- Interactive map of Elgeseter
- Coordinates: 63°25′16″N 10°23′36″E﻿ / ﻿63.4211°N 10.3933°E
- Country: Norway
- Region: Central Norway
- County: Trøndelag
- Municipality: Trondheim Municipality
- Borough: Lerkendal
- Elevation: 15 m (49 ft)
- Time zone: UTC+01:00 (CET)
- • Summer (DST): UTC+02:00 (CEST)

= Elgeseter =

Neighborhood in the city of Trondheim, Norway

Elgeseter is a neighborhood in the city of Trondheim in Trøndelag county, Norway. It is located in the western part of the borough of Lerkendal in Trondheim Municipality. It is south and east of the river Nidelva, south of the neighborhoods of Midtbyen and Øya, west of Singsaker and north of Nardo. The name comes from Helgeseter, the name of Helgeseter Priory, an Augustinian abbey located at Elgeseter during the Middle Ages.

Elgeseter is the centre of technology in Trondheim, housing both St. Olavs Hospital, the Norwegian University of Science and Technology and parts of Sør-Trøndelag University College. In area is zoned for labour-intensive jobs, resulting in a number of technology companies being at Elgeseter. In addition there is some housing in the area. At the southern end of Elgeseter is the stadium for the Norwegian Premier League team Rosenborg, Lerkendal Stadium.
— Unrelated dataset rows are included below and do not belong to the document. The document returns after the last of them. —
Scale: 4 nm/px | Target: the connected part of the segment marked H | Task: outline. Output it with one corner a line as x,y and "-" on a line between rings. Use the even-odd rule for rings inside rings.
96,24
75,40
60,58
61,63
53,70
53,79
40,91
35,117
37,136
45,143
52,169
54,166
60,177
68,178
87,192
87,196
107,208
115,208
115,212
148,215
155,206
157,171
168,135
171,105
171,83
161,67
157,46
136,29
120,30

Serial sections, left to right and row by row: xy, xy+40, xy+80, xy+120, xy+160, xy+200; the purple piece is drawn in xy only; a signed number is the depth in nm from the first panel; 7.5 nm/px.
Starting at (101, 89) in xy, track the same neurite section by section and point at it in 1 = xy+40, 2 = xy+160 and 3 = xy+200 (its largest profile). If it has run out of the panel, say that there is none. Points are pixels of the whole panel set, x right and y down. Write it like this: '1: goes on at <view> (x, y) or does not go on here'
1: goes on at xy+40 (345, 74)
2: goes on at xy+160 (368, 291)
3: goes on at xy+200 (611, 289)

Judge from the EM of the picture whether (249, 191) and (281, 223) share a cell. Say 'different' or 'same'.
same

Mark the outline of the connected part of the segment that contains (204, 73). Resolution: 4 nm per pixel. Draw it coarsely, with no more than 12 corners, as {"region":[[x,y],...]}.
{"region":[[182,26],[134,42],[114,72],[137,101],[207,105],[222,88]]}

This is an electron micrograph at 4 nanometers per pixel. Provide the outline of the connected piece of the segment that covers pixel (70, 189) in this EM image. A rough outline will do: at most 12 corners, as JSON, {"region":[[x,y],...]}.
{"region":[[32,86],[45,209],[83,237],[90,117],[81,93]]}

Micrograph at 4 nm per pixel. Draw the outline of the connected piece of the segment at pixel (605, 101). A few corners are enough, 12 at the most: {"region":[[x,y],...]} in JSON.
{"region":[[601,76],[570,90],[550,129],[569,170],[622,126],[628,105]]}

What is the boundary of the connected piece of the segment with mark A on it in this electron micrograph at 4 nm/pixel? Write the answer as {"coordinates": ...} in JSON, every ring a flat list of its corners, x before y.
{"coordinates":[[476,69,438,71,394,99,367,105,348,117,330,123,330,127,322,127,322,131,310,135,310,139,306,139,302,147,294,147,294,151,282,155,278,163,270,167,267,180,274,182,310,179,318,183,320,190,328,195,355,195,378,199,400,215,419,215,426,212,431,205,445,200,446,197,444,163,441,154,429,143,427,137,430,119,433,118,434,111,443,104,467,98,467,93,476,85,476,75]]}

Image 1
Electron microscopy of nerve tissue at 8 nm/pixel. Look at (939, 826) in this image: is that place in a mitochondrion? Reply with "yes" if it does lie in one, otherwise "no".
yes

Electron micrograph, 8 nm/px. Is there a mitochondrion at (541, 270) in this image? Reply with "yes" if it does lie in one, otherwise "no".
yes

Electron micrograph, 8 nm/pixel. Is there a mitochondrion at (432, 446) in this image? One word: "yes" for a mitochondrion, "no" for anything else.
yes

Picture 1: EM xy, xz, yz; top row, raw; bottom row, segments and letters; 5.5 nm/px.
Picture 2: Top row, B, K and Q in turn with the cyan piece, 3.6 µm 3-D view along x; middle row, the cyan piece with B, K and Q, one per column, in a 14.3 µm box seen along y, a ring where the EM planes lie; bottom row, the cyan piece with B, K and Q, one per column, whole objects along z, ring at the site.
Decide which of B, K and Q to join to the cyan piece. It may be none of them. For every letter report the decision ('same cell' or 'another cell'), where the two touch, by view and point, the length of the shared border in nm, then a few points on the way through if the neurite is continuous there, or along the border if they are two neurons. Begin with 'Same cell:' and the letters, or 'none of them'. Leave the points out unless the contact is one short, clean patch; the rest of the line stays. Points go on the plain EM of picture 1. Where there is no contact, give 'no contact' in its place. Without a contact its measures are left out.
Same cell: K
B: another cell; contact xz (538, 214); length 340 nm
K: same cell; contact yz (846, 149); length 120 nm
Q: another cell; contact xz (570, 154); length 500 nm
At the north of Elgeseter is Studentersamfundet, the student society house in Trondheim.

The area has always been one of the main transport routes into Trondheim. Already in the Middle Ages there was a bridge over the river, and when the first railway to Trondheim, Trondhjem-Størenbanen was opened in 1863. Since this bridge has been transferred to cars 1884, later to trams 1913 and finally in 1951 the present Elgeseter Bridge was built. The Trondheim Tramway had a separate line, Elgeseterlinjen, between the town centre and Elgeseter between 1913 and 1983, including a depot at the terminus Dalsenget. The main route from the south into Trondheim, European route E6 goes through Elgeseter.